## Your assignment
Make an exact copy of the records, with the images left out.

___ Task input

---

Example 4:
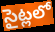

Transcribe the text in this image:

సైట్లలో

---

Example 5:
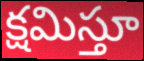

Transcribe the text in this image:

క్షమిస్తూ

______

## Written solution
---

Example 4:

Transcribe the text in this image:

సైట్లలో

---

Example 5:

Transcribe the text in this image:

క్షమిస్తూ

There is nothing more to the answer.